##### 提供データ #####

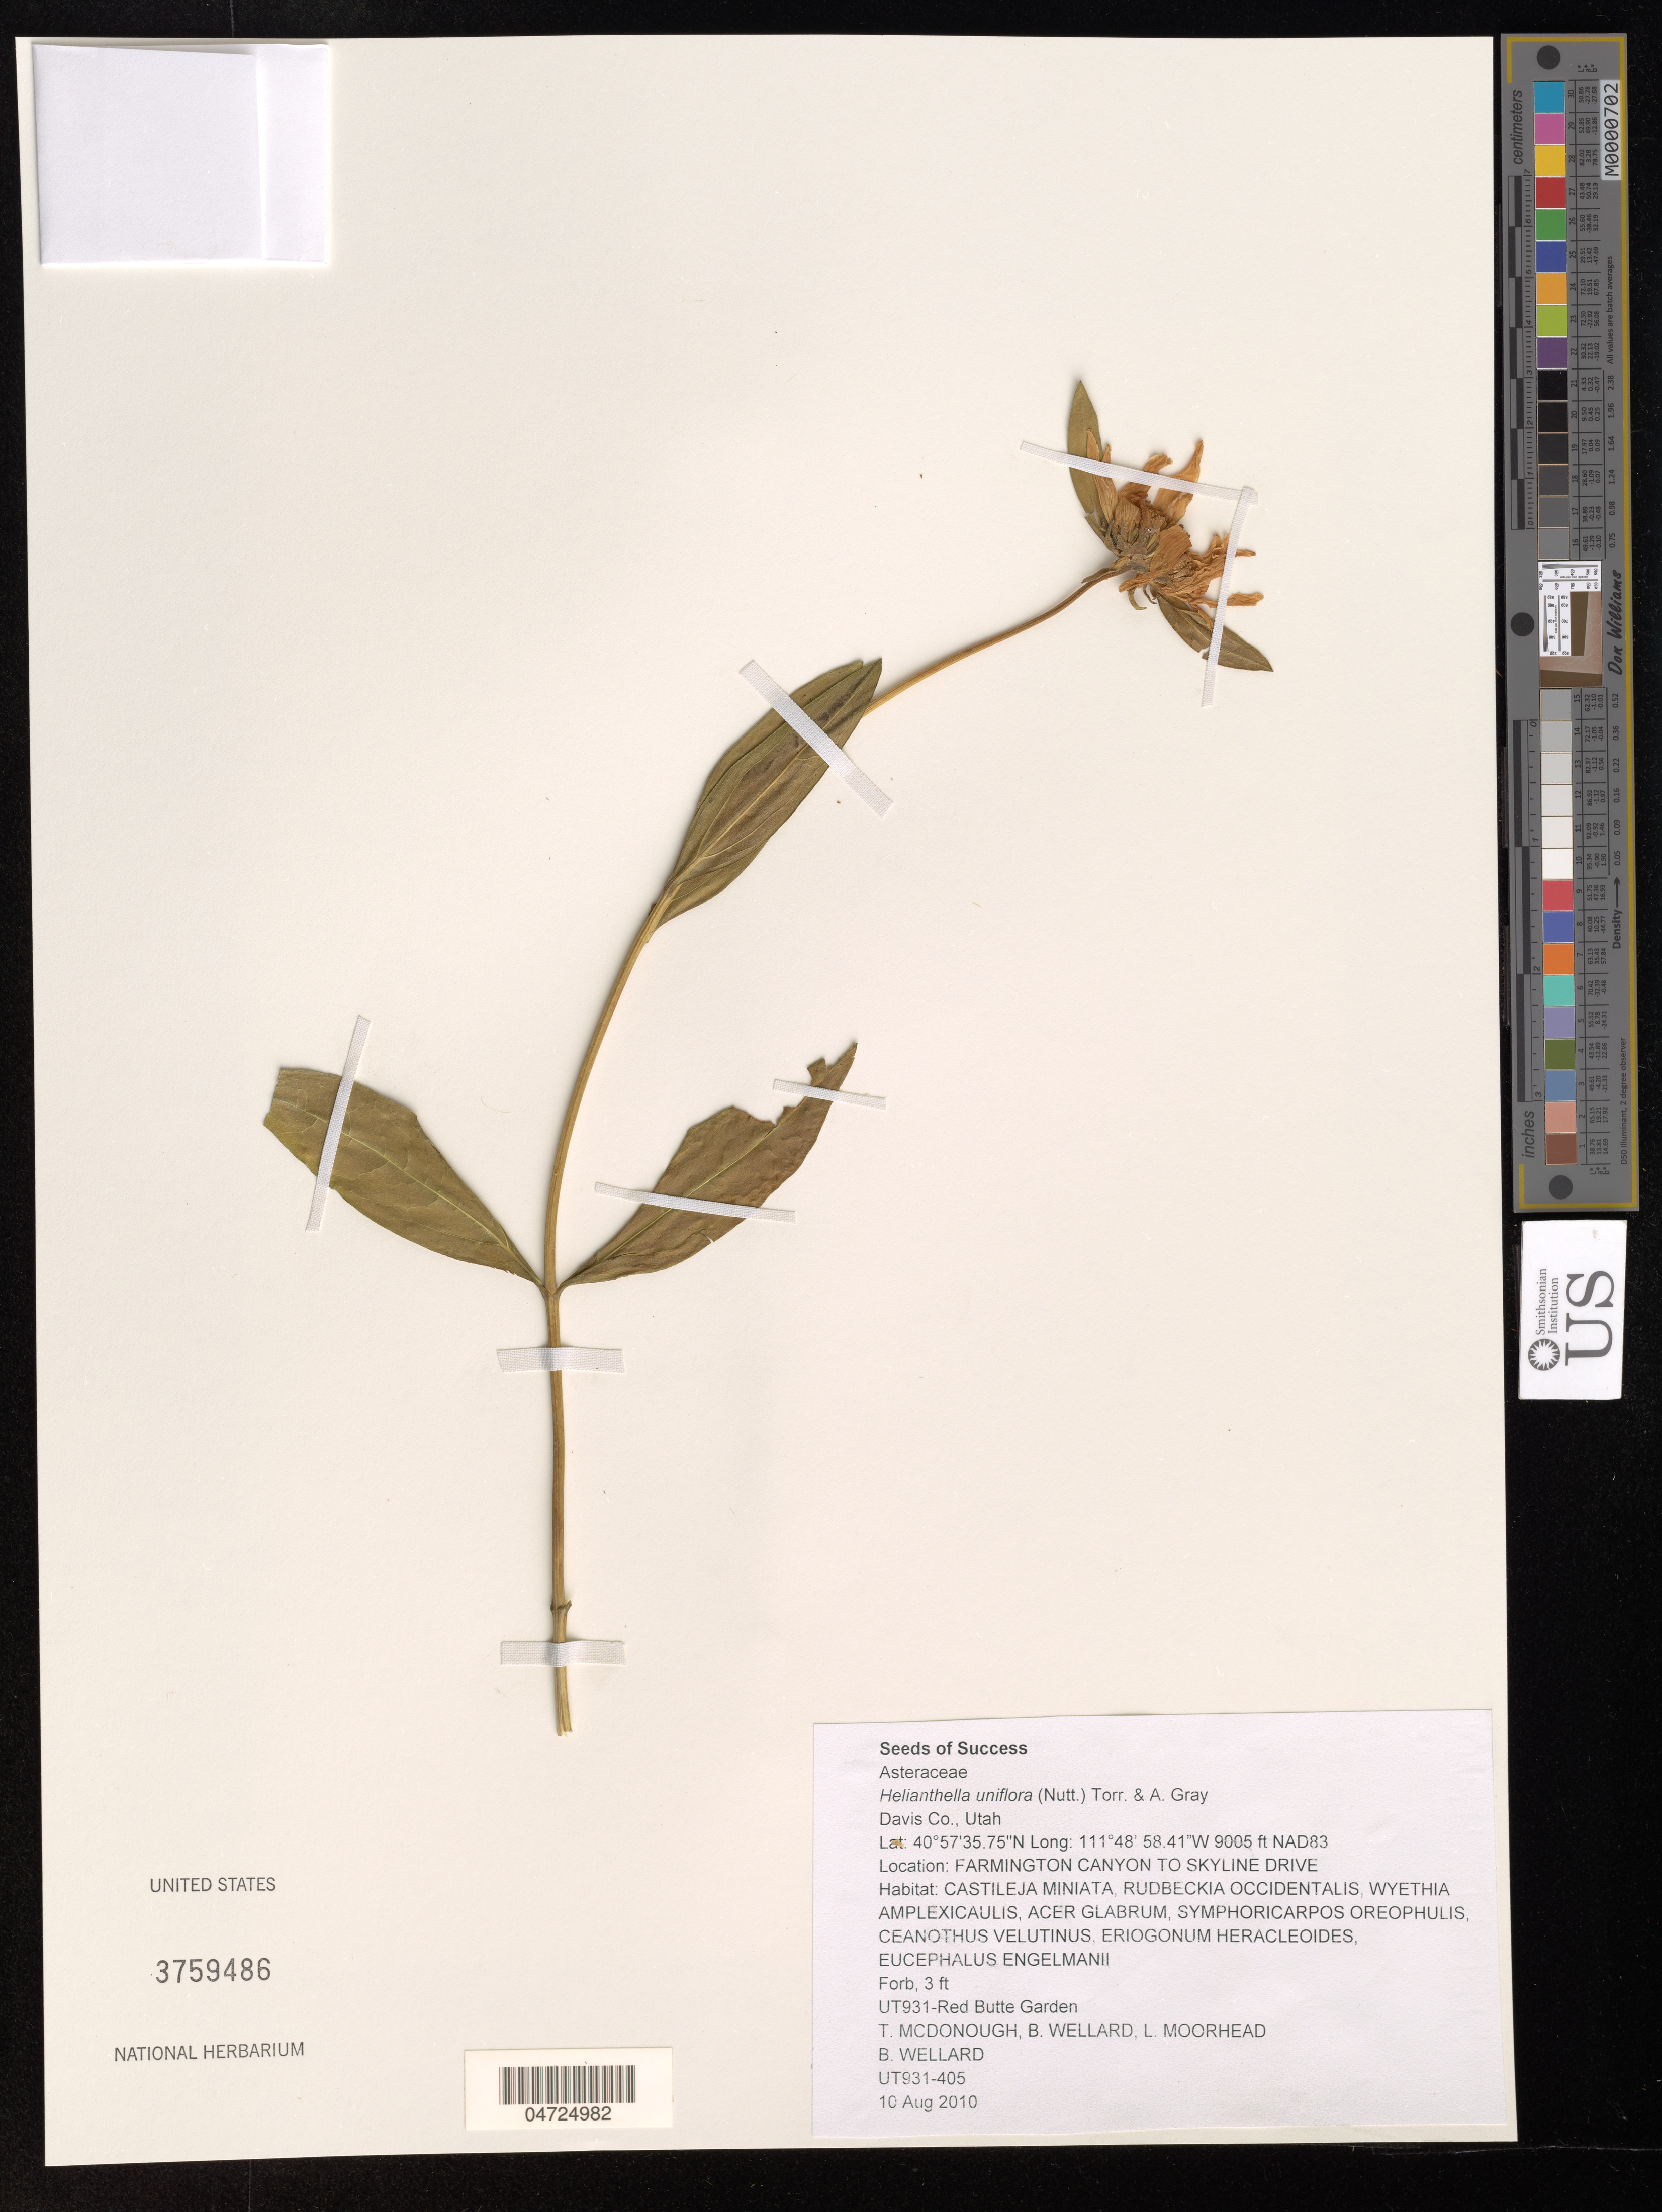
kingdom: Plantae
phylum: Tracheophyta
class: Magnoliopsida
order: Asterales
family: Asteraceae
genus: Helianthella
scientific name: Helianthella uniflora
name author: Torr. & A. Gray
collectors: T. McDonough, B. Wellard & L. Moorhead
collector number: UT931-405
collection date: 2010-08-10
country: United States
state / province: Utah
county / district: Davis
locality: Davis Co. NAD83. Farmington Canyon to Skyline Drive. UT931-Red Butte Garden.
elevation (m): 2745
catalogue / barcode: US 3759486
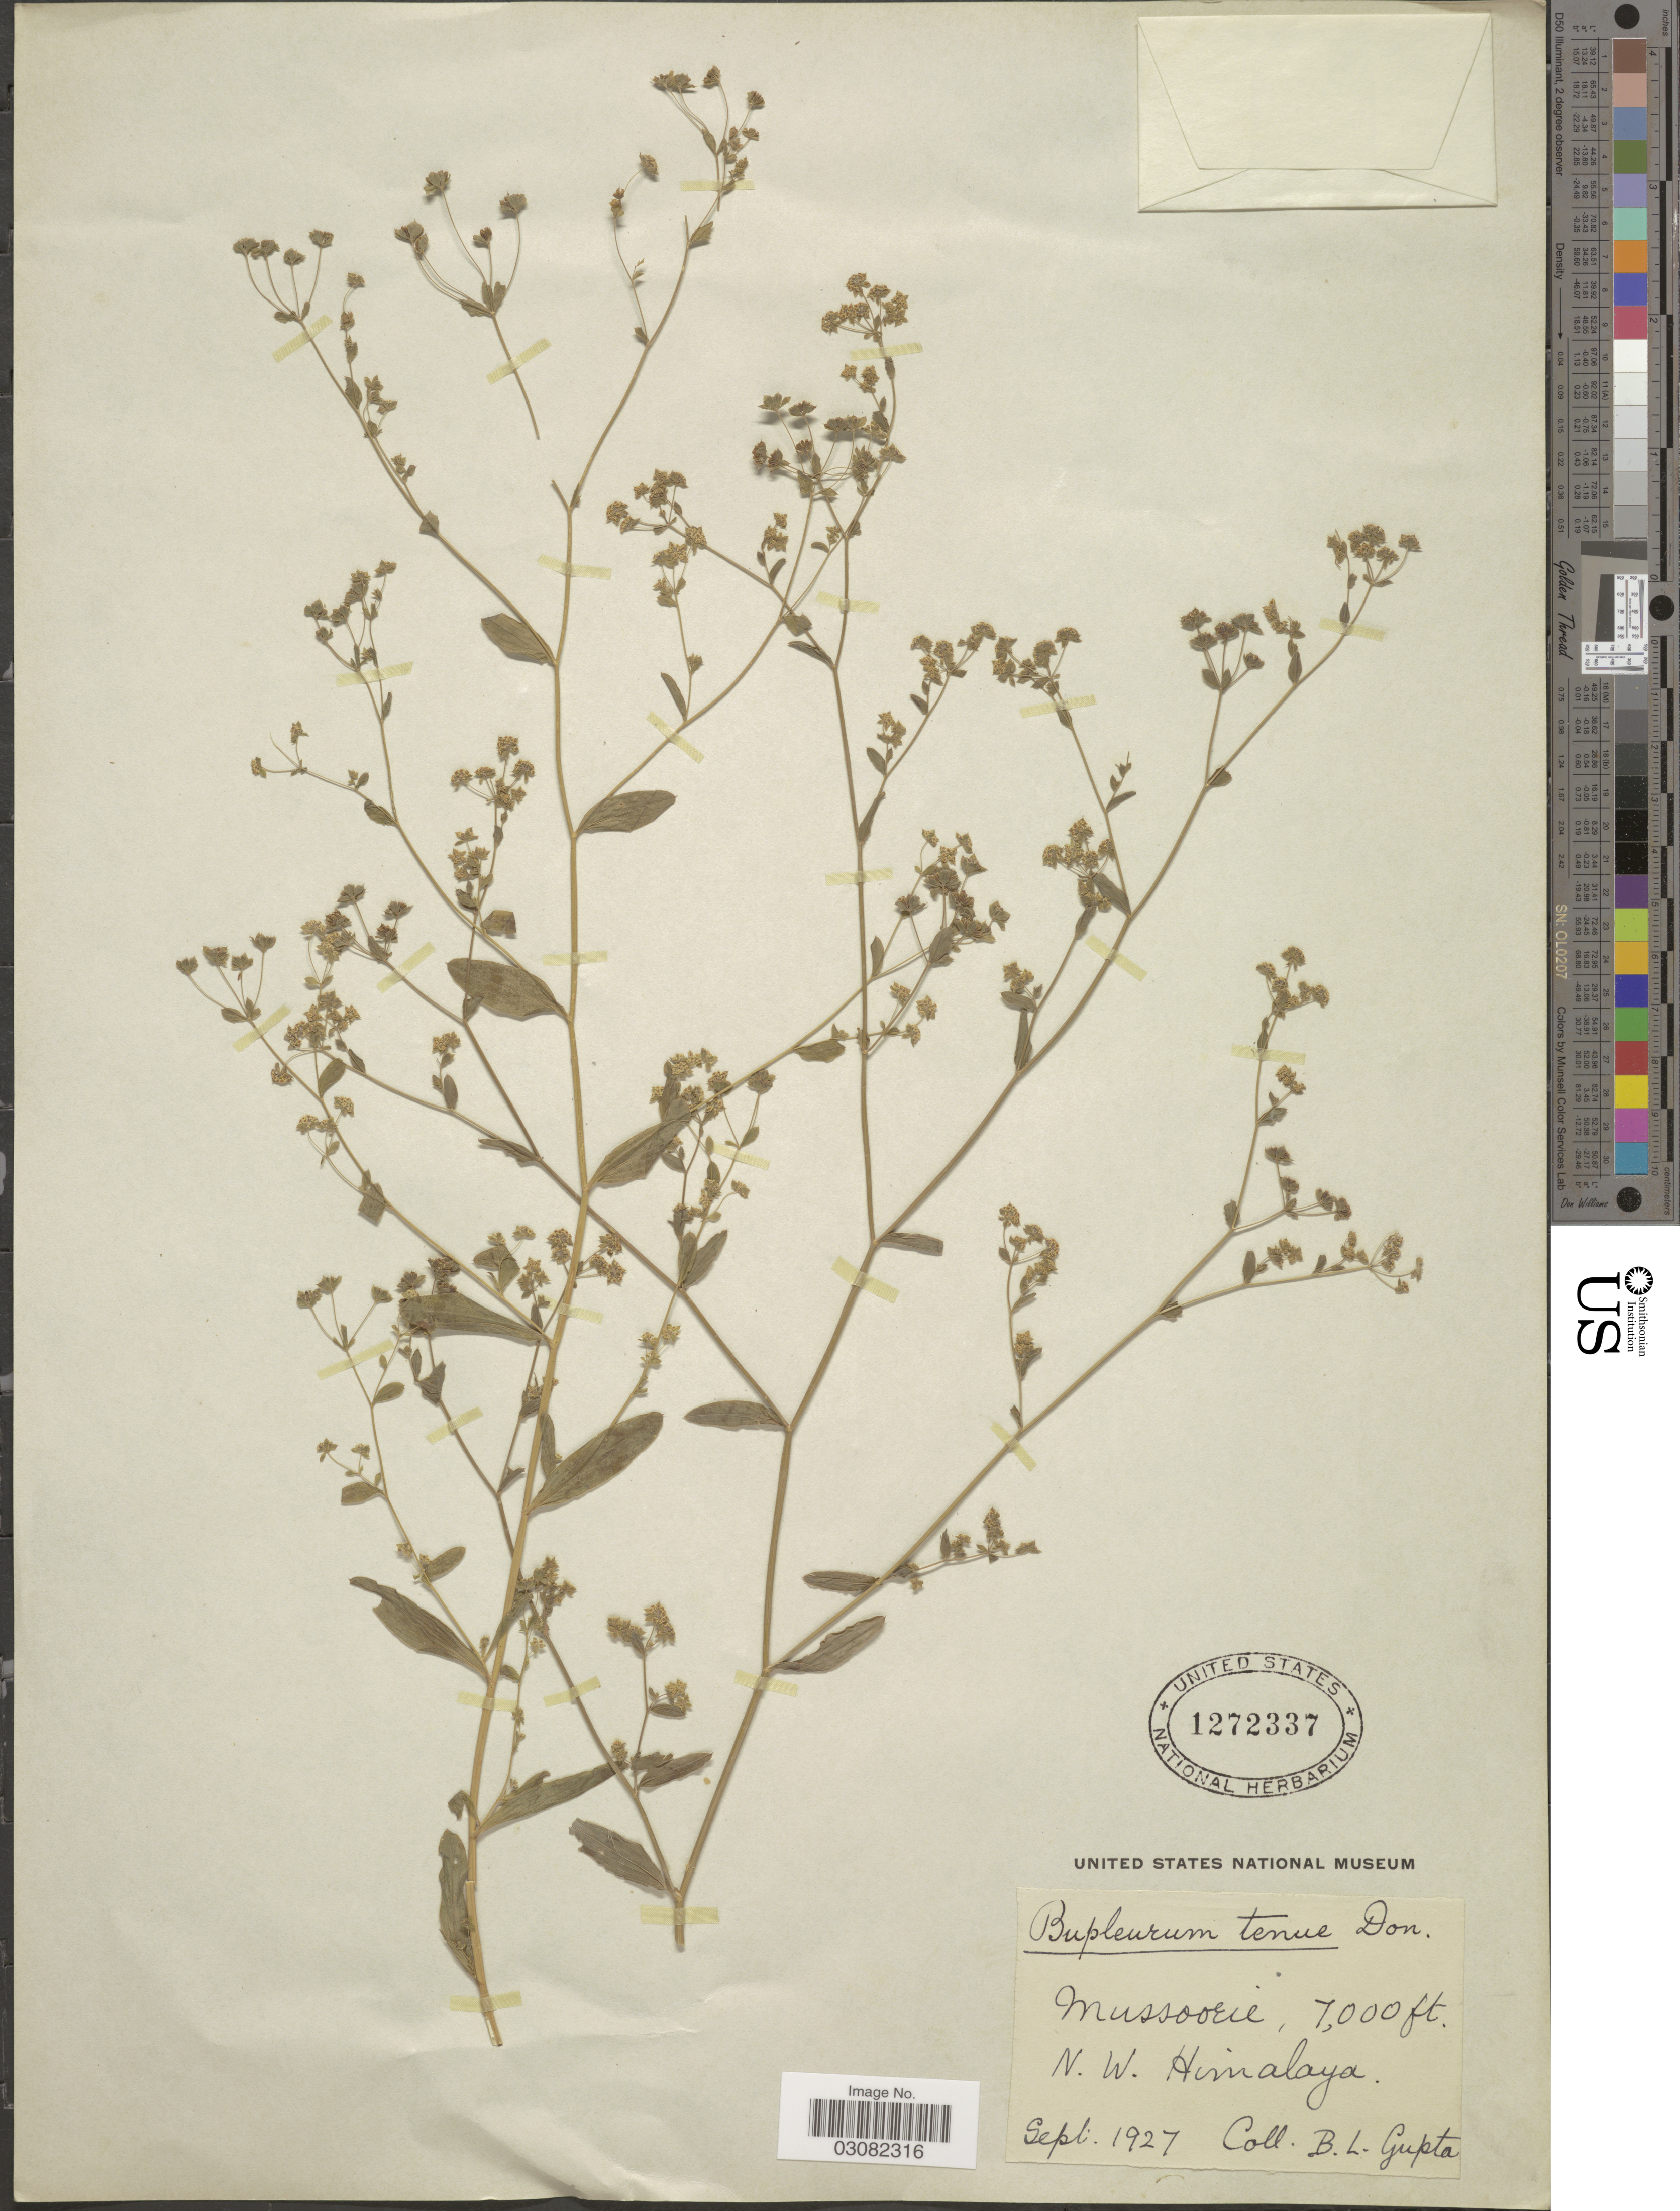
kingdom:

#####

--- 課題の説明 ---
上の行をすべて、空行を除いて番号付きのリストとして書き表しなさい。画像は解答に含めないこと。

--- 詳しい解答 ---
1. kingdom: Plantae
2. phylum: Tracheophyta
3. class: Magnoliopsida
4. order: Asterales
5. family: Asteraceae
6. genus: Helianthella
7. scientific name: Helianthella uniflora
8. name author: Torr. & A. Gray
9. collectors: T. McDonough, B. Wellard & L. Moorhead
10. collector number: UT931-405
11. collection date: 2010-08-10
12. country: United States
13. state / province: Utah
14. county / district: Davis
15. locality: Davis Co. NAD83. Farmington Canyon to Skyline Drive. UT931-Red Butte Garden.
16. elevation (m): 2745
17. catalogue / barcode: US 3759486
18. kingdom:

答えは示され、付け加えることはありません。